BEAN THERE, BUN THAT

THE latest of many documentaries from the Your Hamburger Will Kill You subgenre is “Food, Inc.” Trading on now-familiar gross-out tactics (images of corporate slaughterhouses and chicken sheds), the movie offers very little that food radicals don’t already know. Journalists Eric Schlosser (who is shown enjoying a burger, somewhat undercutting the film’s point) and Michael Pollan serve as the packhorses, turning up to say things on camera they’ve been saying in print for years.

Unsubstantiated charges — such as that our food is getting more dangerous — are melded with scenes meant to raise alarm about the mass-production techniques that are essential to feeding the country cheaply. (If you’re older than college age, you’re old enough to remember when something called “hunger” was America’s great social problem. Now it’s overeating.)

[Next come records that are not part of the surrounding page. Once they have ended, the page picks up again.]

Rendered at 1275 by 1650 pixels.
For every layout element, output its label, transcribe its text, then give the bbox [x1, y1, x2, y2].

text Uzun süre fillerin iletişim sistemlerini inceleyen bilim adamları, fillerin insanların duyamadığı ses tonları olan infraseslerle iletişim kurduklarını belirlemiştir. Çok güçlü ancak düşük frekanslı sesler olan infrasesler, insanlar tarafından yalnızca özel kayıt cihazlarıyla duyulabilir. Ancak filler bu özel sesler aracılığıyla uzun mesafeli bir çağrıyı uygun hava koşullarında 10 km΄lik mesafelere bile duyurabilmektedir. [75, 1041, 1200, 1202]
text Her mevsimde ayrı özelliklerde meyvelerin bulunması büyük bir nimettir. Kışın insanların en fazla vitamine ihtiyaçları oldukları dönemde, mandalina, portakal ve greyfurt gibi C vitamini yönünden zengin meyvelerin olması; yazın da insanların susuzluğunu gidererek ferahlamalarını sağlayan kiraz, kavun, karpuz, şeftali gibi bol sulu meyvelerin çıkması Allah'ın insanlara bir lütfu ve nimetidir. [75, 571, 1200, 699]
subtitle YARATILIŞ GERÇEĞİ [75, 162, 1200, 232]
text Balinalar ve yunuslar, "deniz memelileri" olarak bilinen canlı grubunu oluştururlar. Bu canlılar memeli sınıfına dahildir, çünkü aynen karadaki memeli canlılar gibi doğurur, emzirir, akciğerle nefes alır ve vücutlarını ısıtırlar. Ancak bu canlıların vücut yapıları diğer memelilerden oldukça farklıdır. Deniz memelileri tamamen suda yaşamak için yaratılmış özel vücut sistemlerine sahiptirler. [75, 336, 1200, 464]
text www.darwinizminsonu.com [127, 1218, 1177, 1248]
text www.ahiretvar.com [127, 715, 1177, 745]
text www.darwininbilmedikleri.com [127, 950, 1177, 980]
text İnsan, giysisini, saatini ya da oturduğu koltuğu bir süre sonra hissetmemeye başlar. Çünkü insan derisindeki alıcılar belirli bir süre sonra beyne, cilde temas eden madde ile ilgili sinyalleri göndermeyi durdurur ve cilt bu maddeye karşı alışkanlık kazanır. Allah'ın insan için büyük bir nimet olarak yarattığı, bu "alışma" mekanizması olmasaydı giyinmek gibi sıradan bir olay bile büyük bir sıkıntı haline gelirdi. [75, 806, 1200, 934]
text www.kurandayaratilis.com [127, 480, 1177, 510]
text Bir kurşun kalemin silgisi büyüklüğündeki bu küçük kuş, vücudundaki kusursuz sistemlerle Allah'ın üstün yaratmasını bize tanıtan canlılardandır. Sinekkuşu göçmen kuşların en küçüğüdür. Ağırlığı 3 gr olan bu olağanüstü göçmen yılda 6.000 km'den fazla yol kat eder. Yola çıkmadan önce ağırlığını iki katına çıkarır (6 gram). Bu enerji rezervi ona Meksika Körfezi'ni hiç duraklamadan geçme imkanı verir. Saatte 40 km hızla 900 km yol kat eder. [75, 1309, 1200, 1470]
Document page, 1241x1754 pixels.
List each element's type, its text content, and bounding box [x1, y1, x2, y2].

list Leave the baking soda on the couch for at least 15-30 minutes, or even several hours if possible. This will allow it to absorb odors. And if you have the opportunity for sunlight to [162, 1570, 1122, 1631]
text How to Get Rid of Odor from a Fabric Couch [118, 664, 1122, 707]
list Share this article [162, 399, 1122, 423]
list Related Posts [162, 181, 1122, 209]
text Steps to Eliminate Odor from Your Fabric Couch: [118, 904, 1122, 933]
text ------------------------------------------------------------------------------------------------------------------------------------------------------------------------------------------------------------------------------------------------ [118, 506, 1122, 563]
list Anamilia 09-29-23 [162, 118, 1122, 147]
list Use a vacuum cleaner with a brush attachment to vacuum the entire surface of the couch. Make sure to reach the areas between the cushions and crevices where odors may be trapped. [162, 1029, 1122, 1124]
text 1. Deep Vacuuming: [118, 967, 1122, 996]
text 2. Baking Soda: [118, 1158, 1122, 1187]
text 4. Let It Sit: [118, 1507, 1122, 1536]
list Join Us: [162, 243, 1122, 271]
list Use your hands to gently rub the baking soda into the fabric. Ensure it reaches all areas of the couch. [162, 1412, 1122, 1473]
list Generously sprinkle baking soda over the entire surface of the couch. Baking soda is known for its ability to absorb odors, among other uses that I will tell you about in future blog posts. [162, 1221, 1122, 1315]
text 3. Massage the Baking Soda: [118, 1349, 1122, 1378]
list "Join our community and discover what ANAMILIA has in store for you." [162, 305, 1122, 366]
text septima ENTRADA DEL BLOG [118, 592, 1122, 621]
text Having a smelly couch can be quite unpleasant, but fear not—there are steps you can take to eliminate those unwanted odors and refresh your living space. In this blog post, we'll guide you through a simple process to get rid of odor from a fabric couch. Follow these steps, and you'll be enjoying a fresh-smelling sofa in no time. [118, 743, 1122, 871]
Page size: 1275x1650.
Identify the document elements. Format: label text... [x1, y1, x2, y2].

The occasional interesting points — about, for instance, the heavy subsidies for corn and soybeans that make junk food the logical choice for the poor — aren’t pursued very far. Isn’t this a scandal of DC, not the food industry?

And a long section about how Monsanto is evil because it patented a soybean gene and protects it in court seems shrill and pointless. In the end, “Food, Inc.” concludes that we should all buy the organic, locally grown and expensive bourgeois-bohemian food that the small audience for this film is already buying.

Running time: 99 minutes. Rated: PG (disturbing images). At the Film Forum, Houston Street, west of Sixth Avenue.